Jan Fabre a connu sa période bleue. Pour seul outil en un tel épisode : un stylo Bic Bleu. Plus de 200 000 lui ont été nécessaires pour colorer des surfaces géantes. Tout a commencé pourtant de manière accidentelle le jour où il suivit de la pointe de son Bic le parcours d’un scarabée sur une boîte à chaussures.
Des arabesques ainsi créées, il a fait un style qu’il applique à des toiles ou à des meubles. Ces oeuvres se révèlent d’une beauté et d’une profondeur sidérante. Jan Fabre graphie sur le papier les visions métaphoriques que sont des suites “d’heures sauvages” et fugaces entre chien et loup.
Existe là un versant prolifique de la création polymorphe de l’artiste.

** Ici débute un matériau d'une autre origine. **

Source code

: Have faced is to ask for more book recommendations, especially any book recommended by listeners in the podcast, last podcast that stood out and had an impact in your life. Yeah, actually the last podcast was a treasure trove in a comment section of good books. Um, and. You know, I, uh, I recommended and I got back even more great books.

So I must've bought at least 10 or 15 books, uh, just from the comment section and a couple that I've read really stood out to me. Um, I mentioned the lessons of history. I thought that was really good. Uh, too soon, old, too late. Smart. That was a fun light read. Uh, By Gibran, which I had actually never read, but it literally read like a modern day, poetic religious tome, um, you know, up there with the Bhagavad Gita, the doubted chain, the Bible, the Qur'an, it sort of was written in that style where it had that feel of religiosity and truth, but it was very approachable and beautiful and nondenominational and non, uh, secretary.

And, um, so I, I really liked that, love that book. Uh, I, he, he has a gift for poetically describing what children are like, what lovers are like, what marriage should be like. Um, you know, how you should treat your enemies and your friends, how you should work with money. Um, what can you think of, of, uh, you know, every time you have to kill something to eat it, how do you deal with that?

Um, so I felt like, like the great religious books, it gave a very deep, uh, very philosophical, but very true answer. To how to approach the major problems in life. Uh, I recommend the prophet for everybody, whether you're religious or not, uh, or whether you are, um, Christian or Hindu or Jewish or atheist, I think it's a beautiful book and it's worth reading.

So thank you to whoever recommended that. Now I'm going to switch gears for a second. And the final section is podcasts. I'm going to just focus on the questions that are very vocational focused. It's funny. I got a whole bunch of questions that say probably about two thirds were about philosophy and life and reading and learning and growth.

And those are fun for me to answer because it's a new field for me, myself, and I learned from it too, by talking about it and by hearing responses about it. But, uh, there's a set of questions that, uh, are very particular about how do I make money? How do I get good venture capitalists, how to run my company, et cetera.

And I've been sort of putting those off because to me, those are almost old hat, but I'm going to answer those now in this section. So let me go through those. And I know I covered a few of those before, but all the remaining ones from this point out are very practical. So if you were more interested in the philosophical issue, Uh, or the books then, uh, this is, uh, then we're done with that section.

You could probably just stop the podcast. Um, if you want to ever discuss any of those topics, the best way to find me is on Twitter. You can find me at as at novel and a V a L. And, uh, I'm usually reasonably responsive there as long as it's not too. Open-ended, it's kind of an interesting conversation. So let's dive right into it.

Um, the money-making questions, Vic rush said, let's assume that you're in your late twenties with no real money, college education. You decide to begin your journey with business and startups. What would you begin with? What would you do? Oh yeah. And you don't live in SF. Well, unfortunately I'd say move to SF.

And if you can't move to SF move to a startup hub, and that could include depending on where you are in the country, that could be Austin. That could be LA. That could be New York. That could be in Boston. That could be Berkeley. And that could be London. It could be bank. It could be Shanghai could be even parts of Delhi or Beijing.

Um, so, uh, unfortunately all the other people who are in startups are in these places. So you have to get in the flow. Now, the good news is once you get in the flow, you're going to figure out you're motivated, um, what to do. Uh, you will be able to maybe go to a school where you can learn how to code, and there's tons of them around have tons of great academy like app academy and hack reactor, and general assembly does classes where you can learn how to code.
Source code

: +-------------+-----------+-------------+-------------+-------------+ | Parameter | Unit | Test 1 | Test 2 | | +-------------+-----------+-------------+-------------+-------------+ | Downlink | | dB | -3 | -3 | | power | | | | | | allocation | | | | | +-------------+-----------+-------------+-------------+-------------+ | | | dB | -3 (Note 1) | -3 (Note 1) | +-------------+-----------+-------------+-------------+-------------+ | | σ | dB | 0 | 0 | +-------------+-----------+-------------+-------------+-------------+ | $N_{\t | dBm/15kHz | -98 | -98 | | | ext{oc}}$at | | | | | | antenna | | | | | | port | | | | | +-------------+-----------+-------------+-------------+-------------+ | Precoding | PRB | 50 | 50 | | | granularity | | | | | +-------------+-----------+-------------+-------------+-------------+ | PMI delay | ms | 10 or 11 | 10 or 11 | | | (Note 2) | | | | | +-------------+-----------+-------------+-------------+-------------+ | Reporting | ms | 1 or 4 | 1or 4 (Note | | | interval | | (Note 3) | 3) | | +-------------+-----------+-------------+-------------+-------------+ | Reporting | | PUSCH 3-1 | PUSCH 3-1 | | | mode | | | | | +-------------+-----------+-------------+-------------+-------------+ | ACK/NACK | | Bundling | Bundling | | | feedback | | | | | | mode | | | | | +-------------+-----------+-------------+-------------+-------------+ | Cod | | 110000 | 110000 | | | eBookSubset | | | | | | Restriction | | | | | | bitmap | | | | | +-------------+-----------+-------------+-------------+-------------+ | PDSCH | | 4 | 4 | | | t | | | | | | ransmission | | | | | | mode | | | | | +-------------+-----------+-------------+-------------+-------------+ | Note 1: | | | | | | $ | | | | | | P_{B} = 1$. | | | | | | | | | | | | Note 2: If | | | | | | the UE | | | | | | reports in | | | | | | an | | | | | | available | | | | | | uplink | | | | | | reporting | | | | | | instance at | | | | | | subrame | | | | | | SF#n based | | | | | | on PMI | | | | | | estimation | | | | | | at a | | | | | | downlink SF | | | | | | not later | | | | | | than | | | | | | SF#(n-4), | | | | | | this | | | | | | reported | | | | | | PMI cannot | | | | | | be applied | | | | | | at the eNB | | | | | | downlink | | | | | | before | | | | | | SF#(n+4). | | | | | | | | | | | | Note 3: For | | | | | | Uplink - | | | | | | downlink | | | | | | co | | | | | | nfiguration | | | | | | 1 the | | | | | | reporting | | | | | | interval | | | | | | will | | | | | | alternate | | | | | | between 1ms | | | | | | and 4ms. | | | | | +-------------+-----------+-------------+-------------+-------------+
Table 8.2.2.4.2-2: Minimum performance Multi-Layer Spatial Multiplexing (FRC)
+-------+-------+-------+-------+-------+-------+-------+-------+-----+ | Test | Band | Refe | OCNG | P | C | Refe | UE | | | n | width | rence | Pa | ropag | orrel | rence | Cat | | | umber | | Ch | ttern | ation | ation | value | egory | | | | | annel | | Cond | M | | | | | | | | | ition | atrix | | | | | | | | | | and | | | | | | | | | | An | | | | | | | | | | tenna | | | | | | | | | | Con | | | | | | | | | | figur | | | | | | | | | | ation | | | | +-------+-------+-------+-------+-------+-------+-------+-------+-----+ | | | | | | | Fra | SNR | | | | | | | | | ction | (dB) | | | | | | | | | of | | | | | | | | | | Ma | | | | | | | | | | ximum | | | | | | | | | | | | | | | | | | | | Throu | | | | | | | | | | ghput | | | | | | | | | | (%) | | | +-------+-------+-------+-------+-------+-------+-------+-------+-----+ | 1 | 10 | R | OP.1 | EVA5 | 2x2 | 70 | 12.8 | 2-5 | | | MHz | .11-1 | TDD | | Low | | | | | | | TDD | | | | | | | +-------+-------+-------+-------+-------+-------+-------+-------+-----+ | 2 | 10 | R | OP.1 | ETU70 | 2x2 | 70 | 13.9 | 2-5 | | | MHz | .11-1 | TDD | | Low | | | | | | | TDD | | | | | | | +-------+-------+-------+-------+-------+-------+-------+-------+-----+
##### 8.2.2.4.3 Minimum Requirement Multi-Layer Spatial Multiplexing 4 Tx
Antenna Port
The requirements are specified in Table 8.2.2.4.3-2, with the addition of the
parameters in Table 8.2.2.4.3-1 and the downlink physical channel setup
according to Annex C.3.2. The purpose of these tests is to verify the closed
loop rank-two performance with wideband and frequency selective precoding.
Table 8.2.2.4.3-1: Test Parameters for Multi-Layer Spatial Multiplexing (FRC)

Elle s’avère particulièrement éclairante pour saisir le développement de son langage symbolique. S’y découvre l’aspect sans doute le plus dépouillé et le plus intime de son œuvre.
Dans le bleu profond des surfaces griffonnées au Bic transparaissent la fragilité et l’exigence besogneuse du geste. Celui-ci transporte le regardeur dans un univers énigmatique encore peu connu même si ce travail est déjà ancien.
Le remontrer est le meilleur moyen d’entrer dans la matrice de l’oeuvre et sa puissance de force à la fois concentrée et dispersive.
Le dessin au stylo n’est jamais pour Fabre et comme il l’écrit “une machine à laver qui brasse tout à l’identique. C’est un processus toujours en mouvement.”.
jean-paul gavard-perret
Jan Fabre, L’heure sauvage, galerie Templon Bruxelles, du 9 janvier au 22 février 2020.